Many across Russia seem to have already heard the anti-war pleas from the world over, with thousands having marched in protests in Moscow, St. Petersburg, and other Russian cities last week. The demonstrations, however, have been met with harsh crackdowns from Russian police, who have reportedly detained more than 2,000 protesters since the onset of the invasion last week, according to Russian rights watchdog OVD-Info.
Other creative protest methods have come from hackers who infiltrated Russian state news website TASS, which was suspended by the European Alliance of News Agencies for “not being able to provide unbiased news.”
On Monday, the homepage of the website was changed to show a message condemning Vladimir Putin and his war in Ukraine. “Dear citizens. We urge you to stop this madness, do not send your sons and husbands to certain death. Putin makes us lie and puts us in danger,” it read.

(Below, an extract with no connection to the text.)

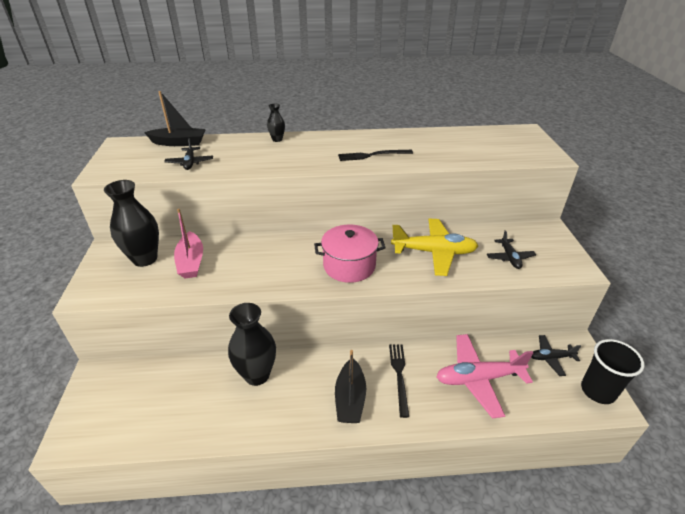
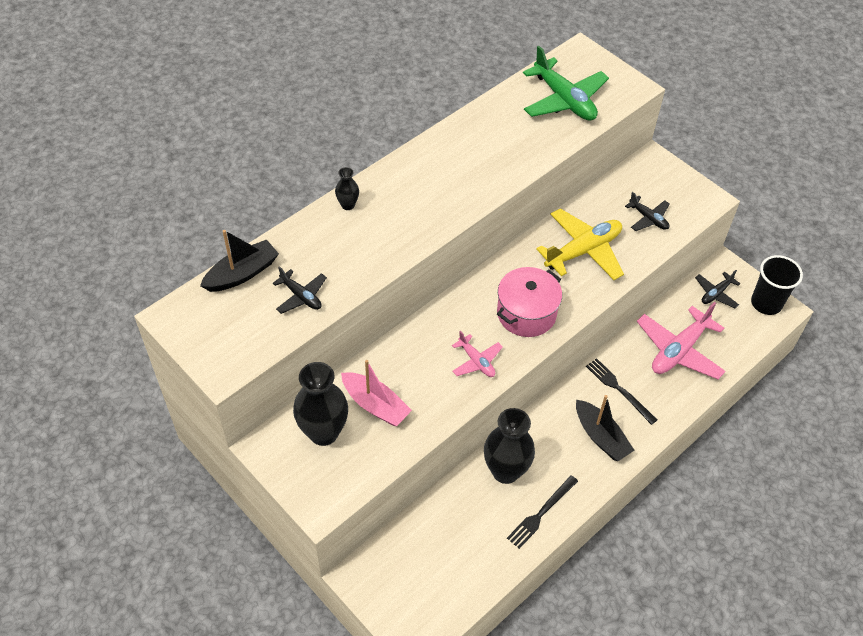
camera: 40 degrees left, 15 degrees up
black fork [338,150,413,161] -> black fork moved to [507,475,578,549]
none -> pink plane [452,331,503,377]
none -> green plane [523,46,609,121]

Meanwhile in Ukraine, casualties among both Russian and Ukrainian troops continued to rise through Tuesday, as Russia launched an aerial bombardment targeting a television tower near the site of a famed Holocaust memorial in Kyiv, all part of Putin’s efforts to take control of the capital city. The second-largest Ukrainian city of Kharkhiv also suffered heavy bombing on Tuesday as pro-Russia Belarusian troops arrived to take part in the onslaught.
The attacks coincided with reports that an increasingly “frustrated” Putin is planning to carry on with a “devastating” attack to “crush” Ukraine after facing setbacks in his plot to swiftly take control of the Ukrainian capital.
On Tuesday, dozens of diplomats walked out on two UN virtual meetings with Russian Foreign Defense Minister Sergey Lavrov, sending a clear message in protest of Putin’s full-scale assault on Ukraine.